● **DATA PROVIDED**:
..........
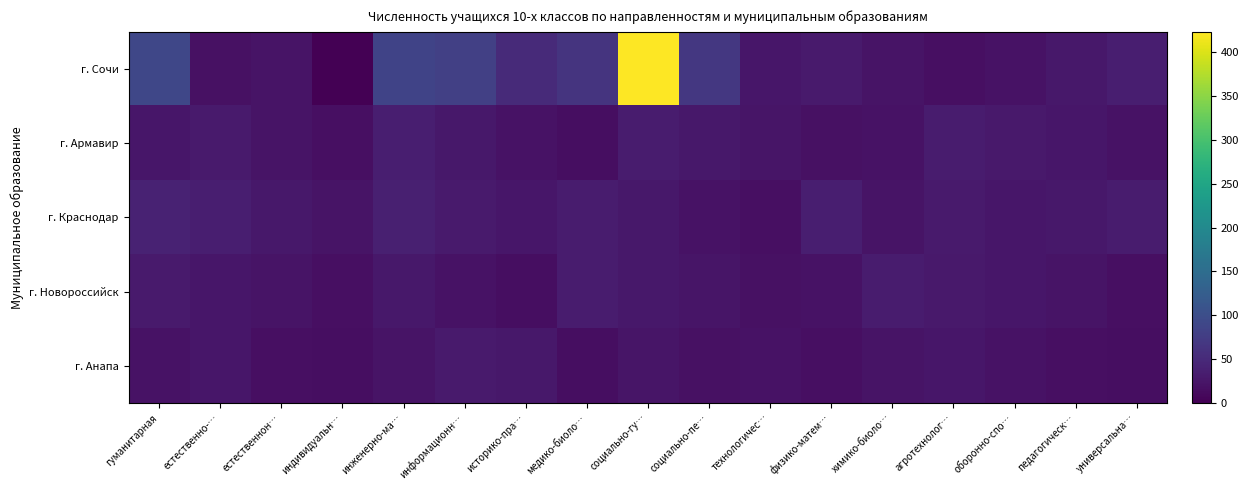

Rank the series by their maximum value, from lowest to highest.

г. Анапа, г. Новороссийск, г. Армавир, г. Краснодар, г. Сочи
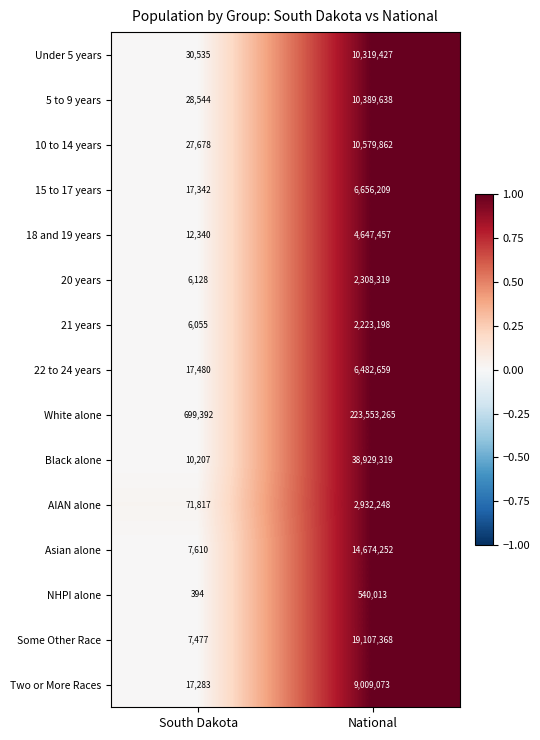

What is the minimum value for 20 years?

6128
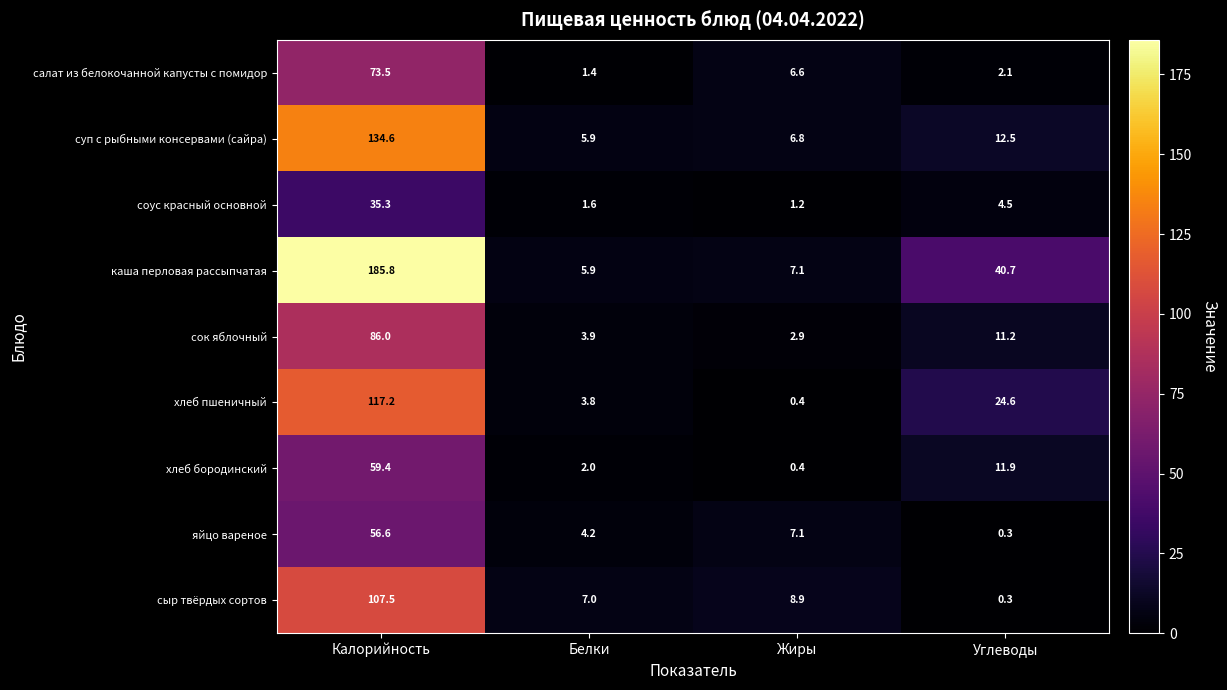

What is the difference between the maximum and minimum values in the хлеб бородинский series?

59.0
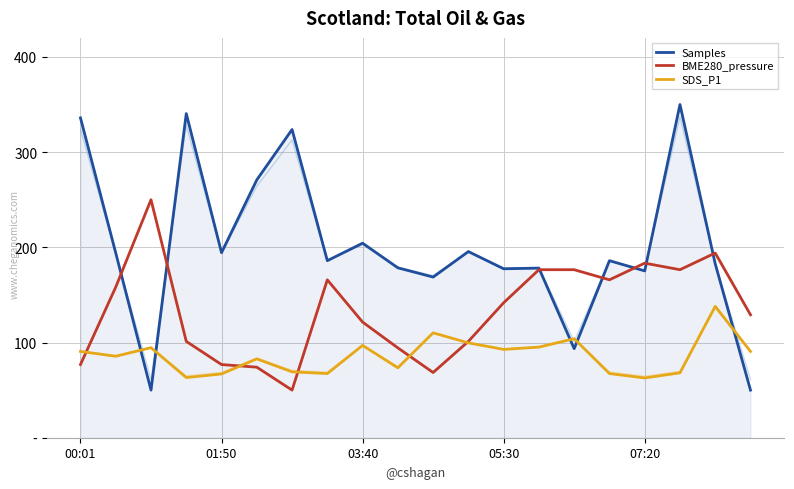

The value of SDS_P1 at 14 is 5312.1. True or false?

False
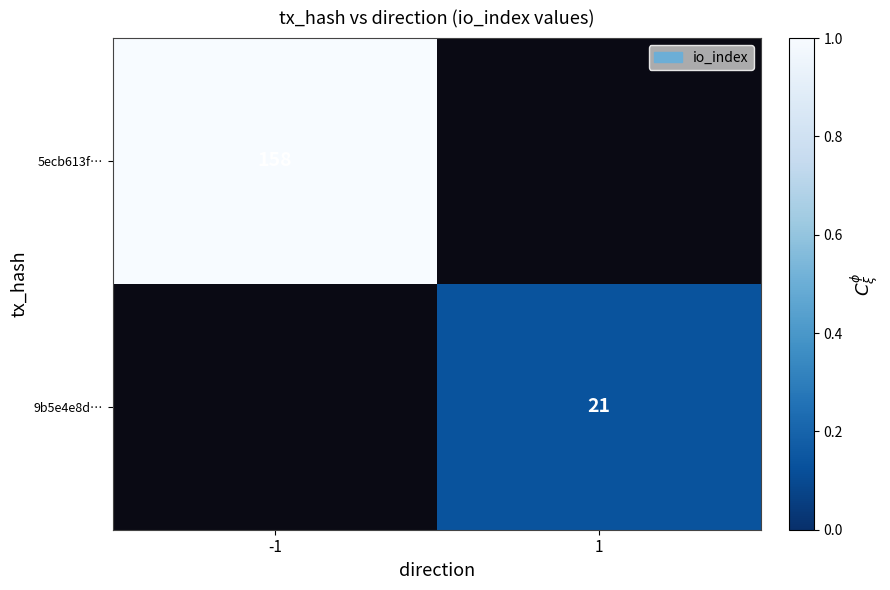

Is it true that 9b5e4e8d… equals 21 at 1?

True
..........
● **YOUR GOAL**: Please copy the records word for word, starting at the line that contains "The value of" and ending at the last line of the records. Leave out the pictures.

● **TASK SOLUTION**:
The value of SDS_P1 at 14 is 5312.1. True or false?

False

Is it true that 9b5e4e8d… equals 21 at 1?

True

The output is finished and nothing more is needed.